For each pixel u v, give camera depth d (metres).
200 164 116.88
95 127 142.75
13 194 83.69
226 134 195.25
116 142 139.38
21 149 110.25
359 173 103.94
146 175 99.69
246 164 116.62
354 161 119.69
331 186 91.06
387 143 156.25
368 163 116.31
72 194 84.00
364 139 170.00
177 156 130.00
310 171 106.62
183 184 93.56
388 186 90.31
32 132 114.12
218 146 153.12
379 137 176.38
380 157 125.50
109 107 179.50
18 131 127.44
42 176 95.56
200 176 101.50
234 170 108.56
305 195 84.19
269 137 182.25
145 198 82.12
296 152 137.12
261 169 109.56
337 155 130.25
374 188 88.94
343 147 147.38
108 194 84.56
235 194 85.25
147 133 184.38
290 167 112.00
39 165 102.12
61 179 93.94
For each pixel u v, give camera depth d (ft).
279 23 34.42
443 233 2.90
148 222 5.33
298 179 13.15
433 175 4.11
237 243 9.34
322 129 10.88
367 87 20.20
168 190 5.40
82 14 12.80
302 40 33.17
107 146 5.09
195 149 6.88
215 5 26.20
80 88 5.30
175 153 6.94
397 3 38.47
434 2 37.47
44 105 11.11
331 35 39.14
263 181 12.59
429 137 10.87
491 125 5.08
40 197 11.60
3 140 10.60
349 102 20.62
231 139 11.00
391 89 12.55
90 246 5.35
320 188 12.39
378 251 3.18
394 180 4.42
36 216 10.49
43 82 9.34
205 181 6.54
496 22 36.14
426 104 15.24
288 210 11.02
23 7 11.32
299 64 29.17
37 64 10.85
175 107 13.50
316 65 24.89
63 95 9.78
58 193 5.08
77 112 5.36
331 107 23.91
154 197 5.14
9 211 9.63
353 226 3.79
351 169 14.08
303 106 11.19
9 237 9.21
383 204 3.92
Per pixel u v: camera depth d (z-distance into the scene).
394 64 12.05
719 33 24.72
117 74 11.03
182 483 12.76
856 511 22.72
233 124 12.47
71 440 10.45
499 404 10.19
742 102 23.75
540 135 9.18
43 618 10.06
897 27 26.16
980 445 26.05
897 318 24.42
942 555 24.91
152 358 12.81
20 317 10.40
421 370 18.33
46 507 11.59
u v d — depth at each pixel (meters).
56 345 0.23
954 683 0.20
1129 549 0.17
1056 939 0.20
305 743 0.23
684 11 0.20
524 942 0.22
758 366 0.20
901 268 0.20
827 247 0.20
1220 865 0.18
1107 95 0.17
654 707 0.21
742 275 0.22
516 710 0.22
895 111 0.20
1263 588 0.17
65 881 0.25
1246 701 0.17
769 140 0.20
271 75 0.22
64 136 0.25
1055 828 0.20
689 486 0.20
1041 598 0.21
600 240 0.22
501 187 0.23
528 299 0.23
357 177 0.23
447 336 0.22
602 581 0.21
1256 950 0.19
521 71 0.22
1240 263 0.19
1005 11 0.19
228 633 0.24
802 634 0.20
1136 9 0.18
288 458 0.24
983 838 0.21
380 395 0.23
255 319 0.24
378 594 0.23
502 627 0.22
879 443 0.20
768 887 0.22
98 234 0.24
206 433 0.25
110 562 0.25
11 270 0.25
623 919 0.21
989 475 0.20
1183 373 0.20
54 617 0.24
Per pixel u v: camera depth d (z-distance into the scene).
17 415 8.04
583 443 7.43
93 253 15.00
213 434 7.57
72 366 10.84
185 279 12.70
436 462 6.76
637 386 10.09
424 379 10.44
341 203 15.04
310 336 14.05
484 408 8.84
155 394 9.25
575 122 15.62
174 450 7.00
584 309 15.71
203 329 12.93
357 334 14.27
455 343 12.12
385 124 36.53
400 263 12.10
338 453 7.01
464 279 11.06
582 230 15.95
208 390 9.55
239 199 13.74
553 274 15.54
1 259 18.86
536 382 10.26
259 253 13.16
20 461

━━━━━━

> [Task goal]
Please return all of the records exactly as they appear.

> [Finished task]
For each pixel u v, give camera depth d (metres).
200 164 116.88
95 127 142.75
13 194 83.69
226 134 195.25
116 142 139.38
21 149 110.25
359 173 103.94
146 175 99.69
246 164 116.62
354 161 119.69
331 186 91.06
387 143 156.25
368 163 116.31
72 194 84.00
364 139 170.00
177 156 130.00
310 171 106.62
183 184 93.56
388 186 90.31
32 132 114.12
218 146 153.12
379 137 176.38
380 157 125.50
109 107 179.50
18 131 127.44
42 176 95.56
200 176 101.50
234 170 108.56
305 195 84.19
269 137 182.25
145 198 82.12
296 152 137.12
261 169 109.56
337 155 130.25
374 188 88.94
343 147 147.38
108 194 84.56
235 194 85.25
147 133 184.38
290 167 112.00
39 165 102.12
61 179 93.94
For each pixel u v, give camera depth d (ft).
279 23 34.42
443 233 2.90
148 222 5.33
298 179 13.15
433 175 4.11
237 243 9.34
322 129 10.88
367 87 20.20
168 190 5.40
82 14 12.80
302 40 33.17
107 146 5.09
195 149 6.88
215 5 26.20
80 88 5.30
175 153 6.94
397 3 38.47
434 2 37.47
44 105 11.11
331 35 39.14
263 181 12.59
429 137 10.87
491 125 5.08
40 197 11.60
3 140 10.60
349 102 20.62
231 139 11.00
391 89 12.55
90 246 5.35
320 188 12.39
378 251 3.18
394 180 4.42
36 216 10.49
43 82 9.34
205 181 6.54
496 22 36.14
426 104 15.24
288 210 11.02
23 7 11.32
299 64 29.17
37 64 10.85
175 107 13.50
316 65 24.89
63 95 9.78
58 193 5.08
77 112 5.36
331 107 23.91
154 197 5.14
9 211 9.63
353 226 3.79
351 169 14.08
303 106 11.19
9 237 9.21
383 204 3.92
Per pixel u v: camera depth d (z-distance into the scene).
394 64 12.05
719 33 24.72
117 74 11.03
182 483 12.76
856 511 22.72
233 124 12.47
71 440 10.45
499 404 10.19
742 102 23.75
540 135 9.18
43 618 10.06
897 27 26.16
980 445 26.05
897 318 24.42
942 555 24.91
152 358 12.81
20 317 10.40
421 370 18.33
46 507 11.59
u v d — depth at each pixel (meters).
56 345 0.23
954 683 0.20
1129 549 0.17
1056 939 0.20
305 743 0.23
684 11 0.20
524 942 0.22
758 366 0.20
901 268 0.20
827 247 0.20
1220 865 0.18
1107 95 0.17
654 707 0.21
742 275 0.22
516 710 0.22
895 111 0.20
1263 588 0.17
65 881 0.25
1246 701 0.17
769 140 0.20
271 75 0.22
64 136 0.25
1055 828 0.20
689 486 0.20
1041 598 0.21
600 240 0.22
501 187 0.23
528 299 0.23
357 177 0.23
447 336 0.22
602 581 0.21
1256 950 0.19
521 71 0.22
1240 263 0.19
1005 11 0.19
228 633 0.24
802 634 0.20
1136 9 0.18
288 458 0.24
983 838 0.21
380 395 0.23
255 319 0.24
378 594 0.23
502 627 0.22
879 443 0.20
768 887 0.22
98 234 0.24
206 433 0.25
110 562 0.25
11 270 0.25
623 919 0.21
989 475 0.20
1183 373 0.20
54 617 0.24
Per pixel u v: camera depth d (z-distance into the scene).
17 415 8.04
583 443 7.43
93 253 15.00
213 434 7.57
72 366 10.84
185 279 12.70
436 462 6.76
637 386 10.09
424 379 10.44
341 203 15.04
310 336 14.05
484 408 8.84
155 394 9.25
575 122 15.62
174 450 7.00
584 309 15.71
203 329 12.93
357 334 14.27
455 343 12.12
385 124 36.53
400 263 12.10
338 453 7.01
464 279 11.06
582 230 15.95
208 390 9.55
239 199 13.74
553 274 15.54
1 259 18.86
536 382 10.26
259 253 13.16
20 461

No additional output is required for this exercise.